[Recorded data]
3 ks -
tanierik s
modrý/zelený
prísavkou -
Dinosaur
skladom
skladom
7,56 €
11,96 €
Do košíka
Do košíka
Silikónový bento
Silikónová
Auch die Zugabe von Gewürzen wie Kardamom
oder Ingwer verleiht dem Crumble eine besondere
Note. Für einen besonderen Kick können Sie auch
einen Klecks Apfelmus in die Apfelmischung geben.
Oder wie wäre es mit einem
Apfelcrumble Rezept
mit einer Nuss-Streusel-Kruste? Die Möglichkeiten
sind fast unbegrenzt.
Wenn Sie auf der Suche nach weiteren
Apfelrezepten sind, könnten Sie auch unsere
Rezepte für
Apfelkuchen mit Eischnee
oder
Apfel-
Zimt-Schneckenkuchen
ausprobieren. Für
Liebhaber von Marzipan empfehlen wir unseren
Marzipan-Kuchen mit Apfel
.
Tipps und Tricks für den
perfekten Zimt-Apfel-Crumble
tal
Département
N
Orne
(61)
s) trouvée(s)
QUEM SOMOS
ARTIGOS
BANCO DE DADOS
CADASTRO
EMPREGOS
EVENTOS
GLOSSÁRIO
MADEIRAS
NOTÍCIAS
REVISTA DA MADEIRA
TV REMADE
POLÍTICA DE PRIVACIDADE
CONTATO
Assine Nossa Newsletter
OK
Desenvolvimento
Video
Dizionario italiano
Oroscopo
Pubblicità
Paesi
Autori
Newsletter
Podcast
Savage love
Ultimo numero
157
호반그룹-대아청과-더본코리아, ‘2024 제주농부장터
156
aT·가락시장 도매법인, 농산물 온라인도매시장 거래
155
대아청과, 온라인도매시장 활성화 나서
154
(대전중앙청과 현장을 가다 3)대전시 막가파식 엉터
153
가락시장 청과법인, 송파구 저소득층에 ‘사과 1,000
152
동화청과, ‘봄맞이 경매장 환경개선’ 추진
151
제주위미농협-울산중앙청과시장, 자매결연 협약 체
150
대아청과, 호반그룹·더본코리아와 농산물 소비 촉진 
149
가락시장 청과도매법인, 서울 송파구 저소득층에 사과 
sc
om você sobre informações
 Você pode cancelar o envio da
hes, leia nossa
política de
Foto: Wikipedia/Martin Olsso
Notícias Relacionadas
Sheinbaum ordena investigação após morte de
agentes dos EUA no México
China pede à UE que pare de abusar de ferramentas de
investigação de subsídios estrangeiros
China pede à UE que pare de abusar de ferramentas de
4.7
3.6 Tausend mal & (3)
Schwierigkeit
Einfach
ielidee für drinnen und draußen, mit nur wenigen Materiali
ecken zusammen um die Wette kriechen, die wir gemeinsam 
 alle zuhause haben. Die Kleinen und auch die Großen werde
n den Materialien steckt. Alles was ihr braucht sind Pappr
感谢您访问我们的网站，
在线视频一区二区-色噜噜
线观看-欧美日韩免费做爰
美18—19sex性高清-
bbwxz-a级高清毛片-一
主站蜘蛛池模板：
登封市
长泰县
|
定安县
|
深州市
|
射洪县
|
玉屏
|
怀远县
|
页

* _TASK REQUIREMENTS_: Rename "Do košíka" to "Vložiť do košíka" in the lines running from the start of the recorded data through the line with "Apfelcrumble Rezept", and give those lines back with nothing else changed.

* _WRITTEN ANSWER_:
3 ks -
tanierik s
modrý/zelený
prísavkou -
Dinosaur
skladom
skladom
7,56 €
11,96 €
Vložiť do košíka
Vložiť do košíka
Silikónový bento
Silikónová
Auch die Zugabe von Gewürzen wie Kardamom
oder Ingwer verleiht dem Crumble eine besondere
Note. Für einen besonderen Kick können Sie auch
einen Klecks Apfelmus in die Apfelmischung geben.
Oder wie wäre es mit einem
Apfelcrumble Rezept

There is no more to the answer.